PROBLEM DETAILS: Return every line of each listing below word for word, keeping the original order.

START RECORDS SHOWN

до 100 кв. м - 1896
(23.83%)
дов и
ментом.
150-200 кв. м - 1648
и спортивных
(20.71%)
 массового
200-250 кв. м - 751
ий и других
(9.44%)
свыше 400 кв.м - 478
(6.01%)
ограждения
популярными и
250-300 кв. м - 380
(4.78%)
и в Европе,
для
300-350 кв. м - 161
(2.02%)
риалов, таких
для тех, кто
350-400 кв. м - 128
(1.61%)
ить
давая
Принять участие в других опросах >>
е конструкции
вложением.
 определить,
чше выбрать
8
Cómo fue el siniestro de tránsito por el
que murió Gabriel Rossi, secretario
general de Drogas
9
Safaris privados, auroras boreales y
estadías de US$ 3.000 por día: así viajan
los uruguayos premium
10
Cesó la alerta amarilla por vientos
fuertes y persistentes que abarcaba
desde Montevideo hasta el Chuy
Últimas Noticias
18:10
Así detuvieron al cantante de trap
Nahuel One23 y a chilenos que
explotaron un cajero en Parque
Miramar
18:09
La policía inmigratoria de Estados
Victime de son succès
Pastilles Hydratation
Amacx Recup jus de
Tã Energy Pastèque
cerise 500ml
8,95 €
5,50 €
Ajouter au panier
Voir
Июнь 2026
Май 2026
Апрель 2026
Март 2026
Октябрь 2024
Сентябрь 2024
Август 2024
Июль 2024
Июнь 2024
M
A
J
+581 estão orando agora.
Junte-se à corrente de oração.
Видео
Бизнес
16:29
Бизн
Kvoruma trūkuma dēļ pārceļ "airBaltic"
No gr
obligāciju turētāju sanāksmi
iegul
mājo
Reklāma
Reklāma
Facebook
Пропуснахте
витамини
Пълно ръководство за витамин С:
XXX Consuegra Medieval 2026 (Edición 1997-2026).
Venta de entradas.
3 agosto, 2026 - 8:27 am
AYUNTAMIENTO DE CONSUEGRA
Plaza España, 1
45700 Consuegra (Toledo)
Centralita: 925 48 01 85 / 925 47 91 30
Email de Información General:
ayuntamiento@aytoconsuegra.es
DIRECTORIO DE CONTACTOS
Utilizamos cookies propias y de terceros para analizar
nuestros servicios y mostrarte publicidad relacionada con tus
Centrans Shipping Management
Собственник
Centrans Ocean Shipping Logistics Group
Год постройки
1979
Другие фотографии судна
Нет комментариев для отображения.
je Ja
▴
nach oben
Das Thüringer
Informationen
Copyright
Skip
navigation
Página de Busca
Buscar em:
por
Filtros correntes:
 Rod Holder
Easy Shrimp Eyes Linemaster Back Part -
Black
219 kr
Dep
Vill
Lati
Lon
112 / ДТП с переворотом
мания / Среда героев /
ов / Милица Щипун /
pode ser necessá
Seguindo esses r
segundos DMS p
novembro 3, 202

END RECORDS SHOWN

OUTPUT OF THE EXERCISE:
до 100 кв. м - 1896
(23.83%)
дов и
ментом.
150-200 кв. м - 1648
и спортивных
(20.71%)
 массового
200-250 кв. м - 751
ий и других
(9.44%)
свыше 400 кв.м - 478
(6.01%)
ограждения
популярными и
250-300 кв. м - 380
(4.78%)
и в Европе,
для
300-350 кв. м - 161
(2.02%)
риалов, таких
для тех, кто
350-400 кв. м - 128
(1.61%)
ить
давая
Принять участие в других опросах >>
е конструкции
вложением.
 определить,
чше выбрать
8
Cómo fue el siniestro de tránsito por el
que murió Gabriel Rossi, secretario
general de Drogas
9
Safaris privados, auroras boreales y
estadías de US$ 3.000 por día: así viajan
los uruguayos premium
10
Cesó la alerta amarilla por vientos
fuertes y persistentes que abarcaba
desde Montevideo hasta el Chuy
Últimas Noticias
18:10
Así detuvieron al cantante de trap
Nahuel One23 y a chilenos que
explotaron un cajero en Parque
Miramar
18:09
La policía inmigratoria de Estados
Victime de son succès
Pastilles Hydratation
Amacx Recup jus de
Tã Energy Pastèque
cerise 500ml
8,95 €
5,50 €
Ajouter au panier
Voir
Июнь 2026
Май 2026
Апрель 2026
Март 2026
Октябрь 2024
Сентябрь 2024
Август 2024
Июль 2024
Июнь 2024
M
A
J
+581 estão orando agora.
Junte-se à corrente de oração.
Видео
Бизнес
16:29
Бизн
Kvoruma trūkuma dēļ pārceļ "airBaltic"
No gr
obligāciju turētāju sanāksmi
iegul
mājo
Reklāma
Reklāma
Facebook
Пропуснахте
витамини
Пълно ръководство за витамин С:
XXX Consuegra Medieval 2026 (Edición 1997-2026).
Venta de entradas.
3 agosto, 2026 - 8:27 am
AYUNTAMIENTO DE CONSUEGRA
Plaza España, 1
45700 Consuegra (Toledo)
Centralita: 925 48 01 85 / 925 47 91 30
Email de Información General:
ayuntamiento@aytoconsuegra.es
DIRECTORIO DE CONTACTOS
Utilizamos cookies propias y de terceros para analizar
nuestros servicios y mostrarte publicidad relacionada con tus
Centrans Shipping Management
Собственник
Centrans Ocean Shipping Logistics Group
Год постройки
1979
Другие фотографии судна
Нет комментариев для отображения.
je Ja
▴
nach oben
Das Thüringer
Informationen
Copyright
Skip
navigation
Página de Busca
Buscar em:
por
Filtros correntes:
 Rod Holder
Easy Shrimp Eyes Linemaster Back Part -
Black
219 kr
Dep
Vill
Lati
Lon
112 / ДТП с переворотом
мания / Среда героев /
ов / Милица Щипун /
pode ser necessá
Seguindo esses r
segundos DMS p
novembro 3, 202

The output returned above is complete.